Misafir – gercek: Galiba pratikte böyle yürüyor işler…

Misafir – Denizden: Siz okuyarak… Ben de yorumlarınıza cevap yazarak vakit kaybetmeyelim en iyisi…

Misafir - irfan kaya: Ben ‘SOROS Çocuğu’ değilim… Merak ettim, siz ‘NE Çocuğu’sunuz acaba?..

Misafir - misafir C.Y.: Güzel bir yorum.

Misafir – teksas: As you like it öyleyse…

Misafir - Anlamamakta ısrar: Hayâl kurmakta ısrarcısınız.

Misafir - ULUSAL1: Yahu ne olur yapmayın… Saldırganlık gibi bir niyet söz konusu değildi, olamaz… Cumhuriyet Düşmanı Cemaat Adayı yaklaşımınız, kurgunuzun hiç değişmediğini gösteriyor.

Misafir – Gazi: Bartleby Sindromu’nda, yazı yazmak sembolik bir kullanımdır…

Misafir – hanci: Hain dayatmalar… İlkesiz salaklıklar… Faydacılık… İyi hoş da, öbür tarafta kimileri malı götürüyor…

Misafir – heres: Muhalif görüş serdedenlere kıyasla, beğenip payşanların kaç kat fazla olduğunun farkında mısınız?

Misafir - usta seçmen: Söylenecek bir şey yok… Demek ki inandıramadılar…

Misafir - kılavuz kargalar: Zihinsel bloklar var varolmasına da, hangi tarafta bilemiyorum…

Misafir – lucifer: Sanırım gerek yok.

Misafir – Metot: Ben bir şey eklemek durumunda değilim.

Misafir – Metot: Aynen katılıyorum.

Misafir - N.K: İnanın hakaret gibi bir kasıt yok.

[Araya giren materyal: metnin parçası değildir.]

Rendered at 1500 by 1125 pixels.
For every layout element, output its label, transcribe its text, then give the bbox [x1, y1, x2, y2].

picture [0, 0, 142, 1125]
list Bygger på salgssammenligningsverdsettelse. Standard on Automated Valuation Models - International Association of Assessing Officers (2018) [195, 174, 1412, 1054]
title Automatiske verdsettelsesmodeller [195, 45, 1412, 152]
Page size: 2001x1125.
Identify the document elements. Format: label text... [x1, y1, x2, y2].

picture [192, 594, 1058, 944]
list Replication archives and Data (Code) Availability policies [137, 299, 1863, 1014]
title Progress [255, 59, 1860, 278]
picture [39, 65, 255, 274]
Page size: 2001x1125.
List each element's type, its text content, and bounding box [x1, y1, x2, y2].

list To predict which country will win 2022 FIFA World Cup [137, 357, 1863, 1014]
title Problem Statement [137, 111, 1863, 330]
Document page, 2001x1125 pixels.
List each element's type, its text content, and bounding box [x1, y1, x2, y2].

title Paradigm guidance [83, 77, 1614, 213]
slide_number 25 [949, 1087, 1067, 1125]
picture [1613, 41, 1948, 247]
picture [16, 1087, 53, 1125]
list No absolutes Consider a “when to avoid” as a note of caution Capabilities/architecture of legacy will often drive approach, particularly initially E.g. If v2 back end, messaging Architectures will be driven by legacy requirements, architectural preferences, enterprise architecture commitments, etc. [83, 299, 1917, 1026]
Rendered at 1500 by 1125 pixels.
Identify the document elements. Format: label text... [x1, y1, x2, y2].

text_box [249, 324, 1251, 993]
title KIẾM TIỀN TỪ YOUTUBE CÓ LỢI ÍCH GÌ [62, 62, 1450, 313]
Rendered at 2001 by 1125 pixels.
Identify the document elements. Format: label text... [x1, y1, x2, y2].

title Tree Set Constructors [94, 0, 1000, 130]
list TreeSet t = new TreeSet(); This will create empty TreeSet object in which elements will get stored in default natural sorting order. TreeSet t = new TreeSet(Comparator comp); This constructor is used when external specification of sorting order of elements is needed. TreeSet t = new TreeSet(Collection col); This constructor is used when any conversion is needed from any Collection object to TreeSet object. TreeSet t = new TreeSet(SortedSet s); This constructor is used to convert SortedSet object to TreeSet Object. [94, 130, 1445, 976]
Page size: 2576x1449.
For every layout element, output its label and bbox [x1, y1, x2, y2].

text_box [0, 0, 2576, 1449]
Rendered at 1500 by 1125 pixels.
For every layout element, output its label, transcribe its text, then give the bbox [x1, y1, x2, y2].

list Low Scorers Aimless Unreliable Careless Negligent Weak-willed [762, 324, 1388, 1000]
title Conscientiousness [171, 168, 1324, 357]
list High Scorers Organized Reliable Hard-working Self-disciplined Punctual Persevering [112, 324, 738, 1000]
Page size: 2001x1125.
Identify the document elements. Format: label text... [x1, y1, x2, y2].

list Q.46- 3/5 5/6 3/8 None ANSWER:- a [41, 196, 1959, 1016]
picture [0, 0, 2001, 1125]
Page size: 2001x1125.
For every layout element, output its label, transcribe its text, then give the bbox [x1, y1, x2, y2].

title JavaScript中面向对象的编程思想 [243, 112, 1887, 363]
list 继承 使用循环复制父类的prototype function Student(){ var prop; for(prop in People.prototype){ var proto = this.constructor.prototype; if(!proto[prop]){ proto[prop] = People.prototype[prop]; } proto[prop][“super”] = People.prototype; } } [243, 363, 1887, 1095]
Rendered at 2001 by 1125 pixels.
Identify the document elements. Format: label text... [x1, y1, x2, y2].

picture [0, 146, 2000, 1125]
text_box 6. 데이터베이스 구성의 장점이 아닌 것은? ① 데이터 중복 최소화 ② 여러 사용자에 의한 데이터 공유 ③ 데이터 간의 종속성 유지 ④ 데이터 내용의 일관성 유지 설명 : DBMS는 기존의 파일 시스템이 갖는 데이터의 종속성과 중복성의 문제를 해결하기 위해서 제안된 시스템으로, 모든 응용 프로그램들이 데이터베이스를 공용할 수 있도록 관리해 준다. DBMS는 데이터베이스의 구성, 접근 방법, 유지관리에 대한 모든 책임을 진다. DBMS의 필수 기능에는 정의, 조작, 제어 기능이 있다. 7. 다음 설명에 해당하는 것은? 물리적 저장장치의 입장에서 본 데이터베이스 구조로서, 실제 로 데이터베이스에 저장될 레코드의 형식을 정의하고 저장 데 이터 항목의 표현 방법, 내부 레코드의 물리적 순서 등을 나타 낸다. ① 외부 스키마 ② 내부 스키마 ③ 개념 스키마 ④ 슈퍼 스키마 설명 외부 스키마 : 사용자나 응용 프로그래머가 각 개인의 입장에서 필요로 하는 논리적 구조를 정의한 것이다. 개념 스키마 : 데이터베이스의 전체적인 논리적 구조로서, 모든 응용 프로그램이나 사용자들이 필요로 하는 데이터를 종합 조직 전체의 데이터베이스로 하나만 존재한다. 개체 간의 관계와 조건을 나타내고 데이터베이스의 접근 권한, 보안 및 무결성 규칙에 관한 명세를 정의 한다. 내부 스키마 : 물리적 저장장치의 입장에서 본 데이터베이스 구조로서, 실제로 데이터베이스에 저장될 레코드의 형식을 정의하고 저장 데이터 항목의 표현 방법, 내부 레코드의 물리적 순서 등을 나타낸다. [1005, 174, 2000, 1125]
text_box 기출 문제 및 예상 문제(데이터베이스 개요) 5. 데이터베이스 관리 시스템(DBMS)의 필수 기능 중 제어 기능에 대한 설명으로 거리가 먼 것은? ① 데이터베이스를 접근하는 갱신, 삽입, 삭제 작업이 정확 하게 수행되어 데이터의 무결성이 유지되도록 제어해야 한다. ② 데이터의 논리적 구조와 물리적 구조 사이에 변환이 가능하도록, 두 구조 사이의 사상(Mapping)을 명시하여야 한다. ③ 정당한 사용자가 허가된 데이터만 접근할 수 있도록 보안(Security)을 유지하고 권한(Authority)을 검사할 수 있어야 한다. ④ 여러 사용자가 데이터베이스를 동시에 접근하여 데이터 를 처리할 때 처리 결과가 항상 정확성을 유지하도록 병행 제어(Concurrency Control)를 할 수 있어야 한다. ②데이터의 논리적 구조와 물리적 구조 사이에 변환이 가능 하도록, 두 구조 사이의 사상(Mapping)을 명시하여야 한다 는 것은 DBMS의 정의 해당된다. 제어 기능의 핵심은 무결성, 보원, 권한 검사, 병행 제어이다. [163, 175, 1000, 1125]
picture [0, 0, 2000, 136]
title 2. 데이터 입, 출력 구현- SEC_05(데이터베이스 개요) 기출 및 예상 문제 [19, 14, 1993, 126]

Bazı dostlar, ılımlı olmamak için şartlandırılmışlar sanki…

Misafir - Gültekin Üsküdarlı: Ben aynı kanıda değilim.

babaFingo: Olay, sadece bir fikir tartışmasından ibarettir. Eğer kişisel olarak bir özür bekliyorsanız, hadi sizden özür dileyeyim… Kel ve fodul için de belki siz benden dilersiniz…

Misafir - nimet haktanır: Ben bu tartışmaya girmeyeyim.

Misafir – XXL: Sanıyorum, farklı açılardan değerlendiriyoruz.

Misafir – türk: Umarım kendine getirmişsinizdir…

Misafir – genelcerrah: Yapmayın yahu… Ne ilgisi var bu işin Giritlilik ile…

Misafir – EskiTCninKitapçısı: Ne kadar kibarsınız…

Misafir - abdestliler imamlar: Üzerinde durmaya değer.

Misafir – hoppp: Tahsiliniz, vizyonunuz ifade tarzınızdan hemen belli oluyor.

Misafir – EskiTCninKitapçısı: Deizm’i hiç ama hiç bilmediğiniz ne kadar belli…

Misafir – umut: Birinci sınıf bir analiz… Birinci sınıf bir yorum… Saygı bizden.